All of this might sound like I’m moving backwards professionally. It might sound like I’m being lazy or reckless. And in some ways, I guess I am. But I like to think of it more as an incubation period. It’s a time for me to yield to my own pleasure as a way for the universe to show me how I can best serve the world, instead of me trying to force myself to serve in the ways that my ego thinks are most appropriate. This process might take a month, a year, or a decade. While slacking off might come easy for some people, it is excruciating for achievement addicts like me. I might run out of money. I will freak out regularly. In fact, my inner achievement addict is freaking out at this very moment because I’m making these words public.
But I refuse to live anything other than my soul’s most authentic life. This is often challenging, but always worth it. This is also the beauty of soul work. It is often counter-intuitive and paradoxical. I mean, really, shouldn’t I be taking my career to the next level by putting myself out there, growing my platform, making connections, and "knocking it out of the park?" Shouldn’t I be climbing the ladder and saving for retirement?
Right now, my soul says no.
I’m reminded of a story Sera Beak recently shared on Facebook, where she described feeling completely “done” after giving a talk at a personal development gathering. In Sera’s words, after giving the talk she,
“...felt a distinct kind of divine depression, a slap down of my lofty spiritual ideals, a subtle refusal to continue my mission, accompanied by a teenagerly ‘tude: “fuck off universe, this gig totally blows,” and the sinking realization that shit might not “get better” for a loooong time on this planet…no matter what I, or souls far greater than I, do.”

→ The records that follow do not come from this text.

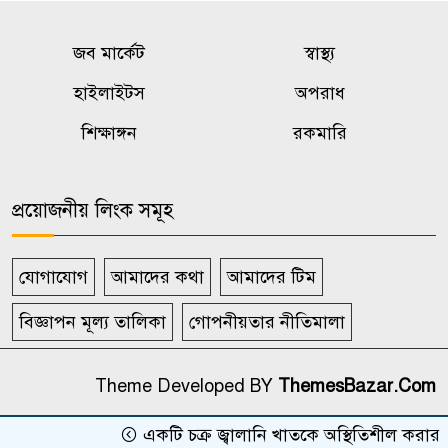
জব মার্কেট
স্বাস্থ্য
হাইলাইটস
অপরাধ
শিক্ষাঙ্গন
রকমারি
প্রয়োজনীয় লিংক সমূহ
যোগাযোগ
আমাদের কথা
আমাদের টিম
বিজ্ঞাপন মূল্য তালিকা
গোপনীয়তার নীতিমালা
Theme Developed BY
ThemesBazar.Com
একটি চক্র জ্বালানি খাতকে অস্থিতিশীল করার জন্য সক্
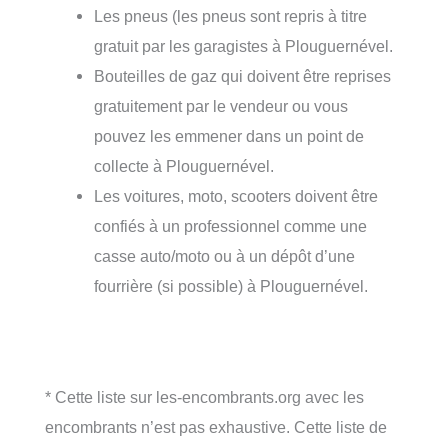
Les pneus (les pneus sont repris à titre
gratuit par les garagistes à Plouguernével.
Bouteilles de gaz qui doivent être reprises
gratuitement par le vendeur ou vous
pouvez les emmener dans un point de
collecte à Plouguernével.
Les voitures, moto, scooters doivent être
confiés à un professionnel comme une
casse auto/moto ou à un dépôt d’une
fourrière (si possible) à Plouguernével.
* Cette liste sur les-encombrants.org avec les
encombrants n’est pas exhaustive. Cette liste de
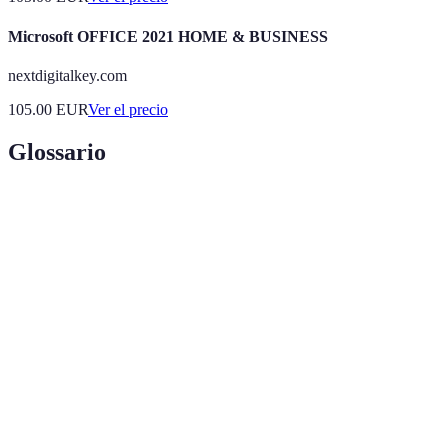
Microsoft OFFICE 2021 HOME & BUSINESS
nextdigitalkey.com
105.00
EUR
Ver el precio
Glossario
Terme
Définition
Información
Datos recientes relevantes para el desempeño
Actualizada
laboral
Análisis
Evaluación de la relevancia y efectividad de la
Crítico
información obtenida
Capacidad de adaptarse a nuevas informaciones y
Flexibilidad
cambios en el entorno laboral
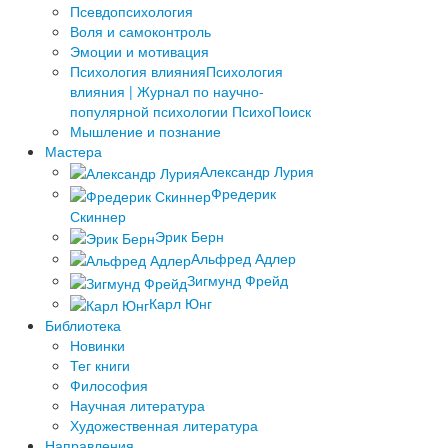
Псевдопсихология
Воля и самоконтроль
Эмоции и мотивация
Психология влияния
Психология
влияния | Журнал по научно-
популярной психологии ПсихоПоиск
Мышление и познание
Мастера
Александр Лурия
Фредерик
Скиннер
Эрик Берн
Альфред Адлер
Зигмунд Фрейд
Карл Юнг
Библиотека
Новинки
Тег книги
Философия
Научная литература
Художественная литература
Направления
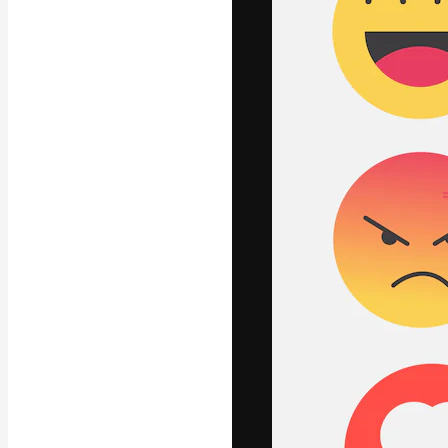
Креативная пл
ваших лучших 
подписчиков с
предприятий, а
Pусский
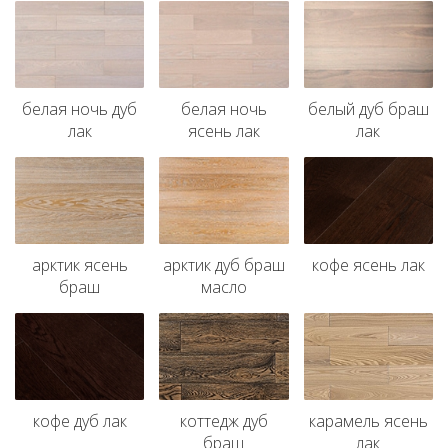
белая ночь дуб
белая ночь
белый дуб браш
лак
ясень лак
лак
арктик ясень
арктик дуб браш
кофе ясень лак
браш
масло
кофе дуб лак
коттедж дуб
карамель ясень
браш
лак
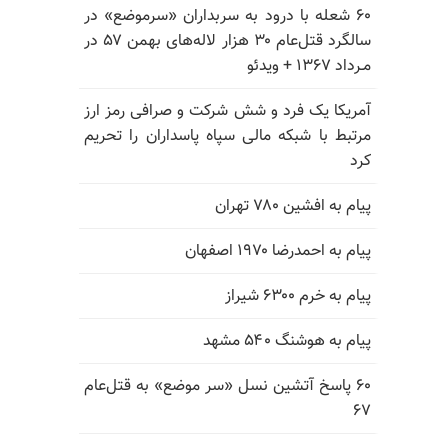
۶۰ شعله با درود به سربداران «سرموضع» در
سالگرد قتل‌عام ۳۰ هزار لاله‌های بهمن ۵۷ در
مـرداد ۱۳۶۷ + ویدئو
آمریکا یک فرد و شش شرکت و صرافی رمز ارز
مرتبط با شبکه مالی سپاه پاسداران را تحریم
کرد
پیام به افشین ۷۸۰ تهران
پیام به احمدرضا ۱۹۷۰ اصفهان
پیام به خرم ۶۳۰۰ شیراز
پیام به هوشنگ ۵۴۰ مشهد
۶۰ پاسخ آتشین نسل «سر موضع» به قتل‌عام
۶۷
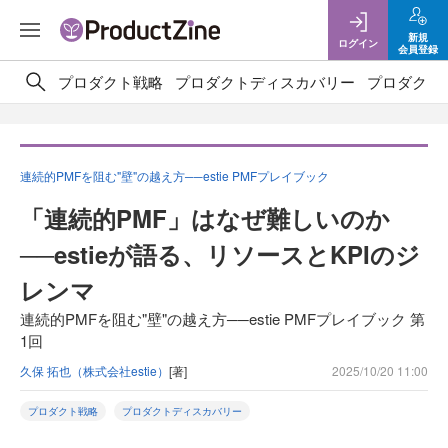
新規
ログイン
会員登録
プロダクト戦略
プロダクトディスカバリー
プロダクト
連続的PMFを阻む"壁"の越え方──estie PMFプレイブック
「連続的PMF」はなぜ難しいのか
──estieが語る、リソースとKPIのジ
レンマ
連続的PMFを阻む"壁"の越え方──estie PMFプレイブック 第
1回
久保 拓也（株式会社estie）
[著]
2025/10/20 11:00
プロダクト戦略
プロダクトディスカバリー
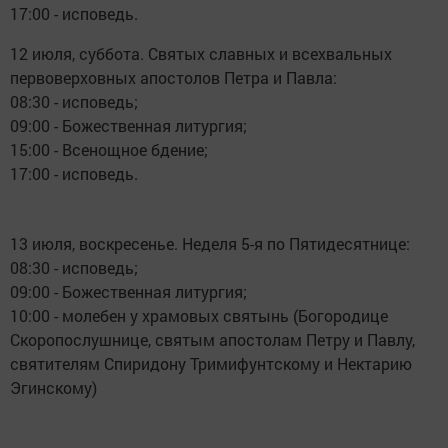
17:00 - исповедь.
12 июля, суббота. Святых славных и всехвальных
первоверховных апостолов Петра и Павла:
08:30 - исповедь;
09:00 - Божественная литургия;
15:00 - Всенощное бдение;
17:00 - исповедь.
13 июля, воскресенье. Неделя 5-я по Пятидесятнице:
08:30 - исповедь;
09:00 - Божественная литургия;
10:00 - молебен у храмовых святынь (Богородице
Скоропослушнице, святым апостолам Петру и Павлу,
святителям Спиридону Тримифунтскому и Нектарию
Эгинскому)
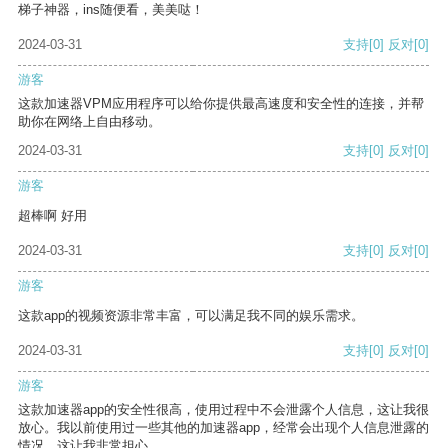
梯子神器，ins随便看，美美哒！
2024-03-31
支持
[0]
反对
[0]
游客
这款加速器VPM应用程序可以给你提供最高速度和安全性的连接，并帮
助你在网络上自由移动。
2024-03-31
支持
[0]
反对
[0]
游客
超棒啊 好用
2024-03-31
支持
[0]
反对
[0]
游客
这款app的视频资源非常丰富，可以满足我不同的娱乐需求。
2024-03-31
支持
[0]
反对
[0]
游客
这款加速器app的安全性很高，使用过程中不会泄露个人信息，这让我很
放心。我以前使用过一些其他的加速器app，经常会出现个人信息泄露的
情况，这让我非常担心。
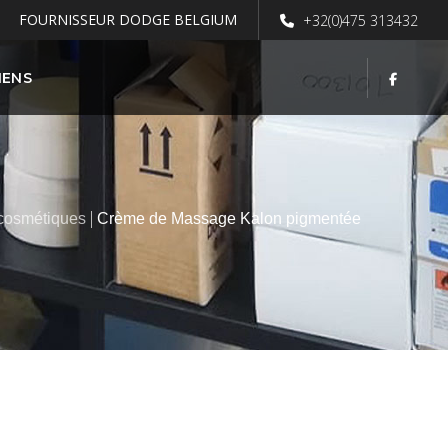
FOURNISSEUR DODGE BELGIUM
+32(0)475 313432
IENS
 cosmétiques
Crème de Massage Kalon pigmentée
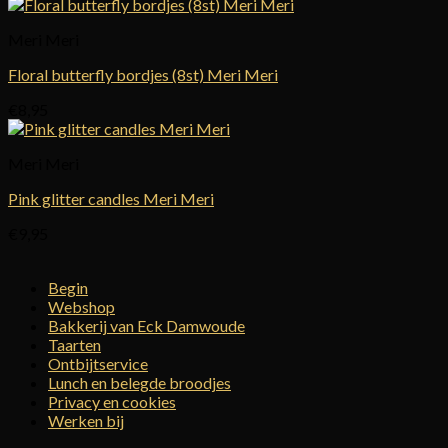
Meri Meri
Floral butterfly bordjes (8st) Meri Meri
€
8,95
Meri Meri
Pink glitter candles Meri Meri
€
9,95
Begin
Webshop
Bakkerij van Eck Damwoude
Taarten
Ontbijtservice
Lunch en belegde broodjes
Privacy en cookies
Werken bij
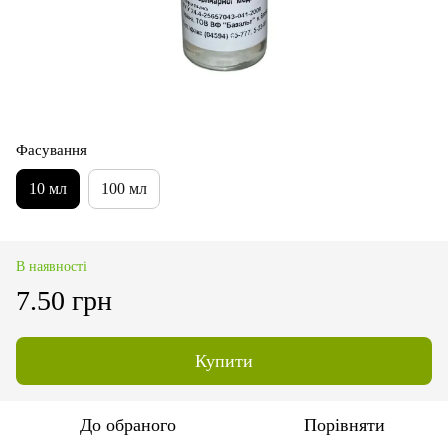
Фасування
10 мл
100 мл
В наявності
7.50 грн
Купити
До обраного
Порівняти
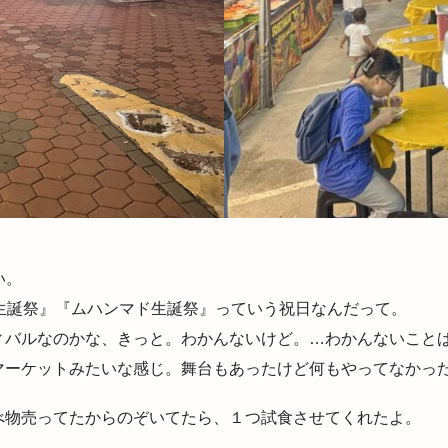
い。
生誕祭』『ムハンマド生誕祭』っていう祝日なんだって。
ィバルなのかな、きっと。わかんないけど。…わかんないこと
マーケットみたいな感じ。舞台もあったけど何もやってなかっ
べ物売ってたからのぞいてたら、１つ試食させてくれたよ。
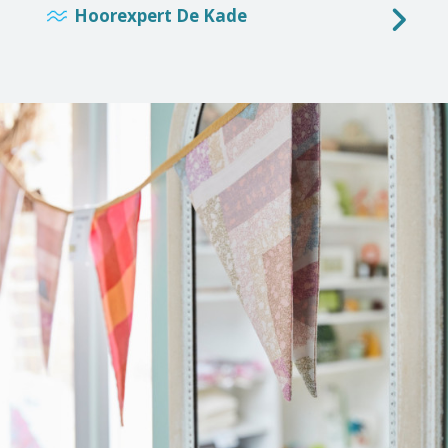
Hoorexpert De Kade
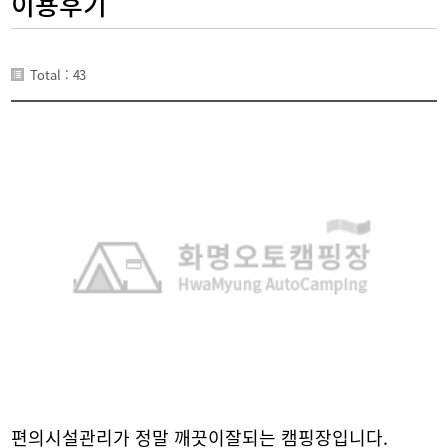
이용후기
Total : 43
편의시설관리가 정말 깨끗이잘되는 캠핑장입니다.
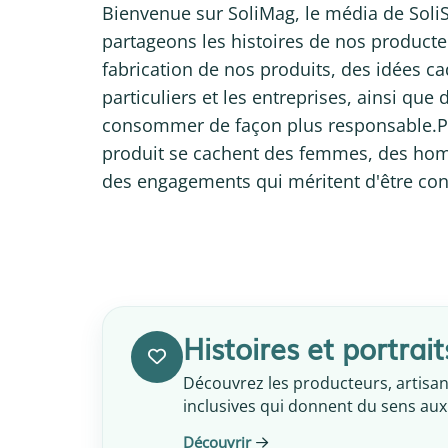
Bienvenue sur SoliMag, le média de SoliS
partageons les histoires de nos producteu
fabrication de nos produits, des idées c
particuliers et les entreprises, ainsi que
consommer de façon plus responsable.P
produit se cachent des femmes, des homm
des engagements qui méritent d'être co
Histoires et portrait
Découvrez les producteurs, artisan
inclusives qui donnent du sens aux
Découvrir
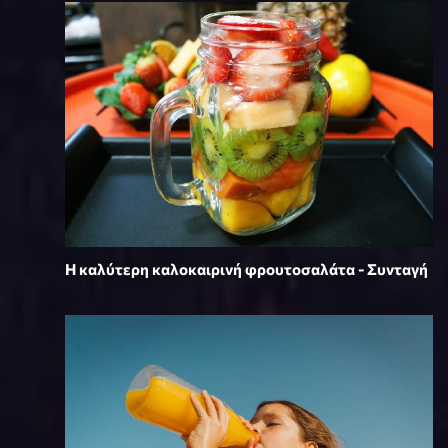
Η καλύτερη καλοκαιρινή φρουτοσαλάτα - Συνταγή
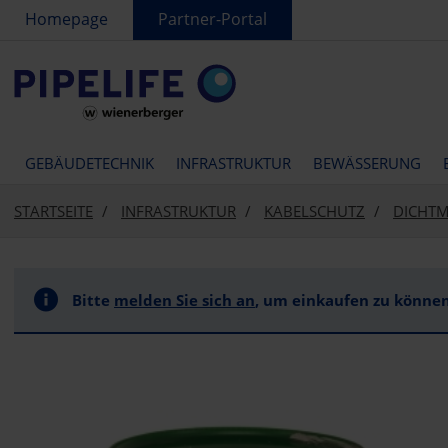
text.skipToContent
text.skipToNavigation
Homepage
Partner-Portal
GEBÄUDETECHNIK
INFRASTRUKTUR
BEWÄSSERUNG
STARTSEITE
INFRASTRUKTUR
KABELSCHUTZ
DICHT
Bitte
melden Sie sich an
, um einkaufen zu können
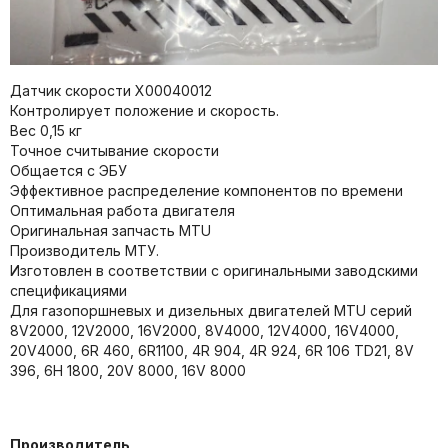
Датчик скорости X00040012
Контролирует положение и скорость.
Вес 0,15 кг
Точное считывание скорости
Общается с ЭБУ
Эффективное распределение компонентов по времени
Оптимальная работа двигателя
Оригинальная запчасть MTU
Производитель МТУ.
Изготовлен в соответствии с оригинальными заводскими
спецификациями
Для газопоршневых и дизельных двигателей MTU серий
8V2000, 12V2000, 16V2000, 8V4000, 12V4000, 16V4000,
20V4000, 6R 460, 6R1100, 4R 904, 4R 924, 6R 106 TD21, 8V
396, 6H 1800, 20V 8000, 16V 8000
Производитель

Sera went on to describe Gandhi’s final interview, in which he shared that he was losing hope in humanity. She concludes,
“If Gandhi felt like giving up and things had gone to shit, it’s OK if we “spiritual” people do too. It’s OK to feel “done” sometimes. It’s OK to throw in the transcendent towel, draw the cosmic curtains, hang the “do not disturb sign” on your divine doorknob and watch 6 seasons straight of True Blood.”
And so, this is where I am right now. I’m “done” with my achievement addict. I’m done with producing online courses and regular blogging and teaching yoga and leading personal development retreats. Perhaps not forever, but for now.
I’ve realized that in order to write an authentic book about not trying so hard, I need to truly live it. I need to see what happens when I let go of the rope and practice what I preach. Only then will I be able to re-emerge with the confidence to share what I’ve learned. So I’m hanging my ‘do not disturb’ sign and opening to a softer version of me. I don’t know what this softer version will produce, aside from possibly making me a better human being. Which is, of course, everything.
How could me slowing down possibly serve the world? I have no idea. But I’m about to find out.
I’d like to leave you with a blessing by John O’Donohue, from the book Anam Cara. I hope these words serve you and I on our journeys toward soul-full work:
May the light of your soul guide you.
May the light of your soul bless the work you do with the
secret love and warmth of your heart.
May you see in what you do the beauty of your own soul.
May the sacredness of your work bring healing, light, and
renewal to those who work with you and to those who see
and receive your work.
May your work never weary you.
May it release within you wellsprings of refreshment,
inspiration, and excitement.
May you be present in what you do,
May you never become lost in the bland absences.
May the day never burden.
May dawn find you awake and alert, appreciating your
new day with dreams, possibilities, and promises.
May evening find you gracious and fulfilled.
May you go into the night blessed, sheltered, and protected.
May your soul calm, console, and renew you.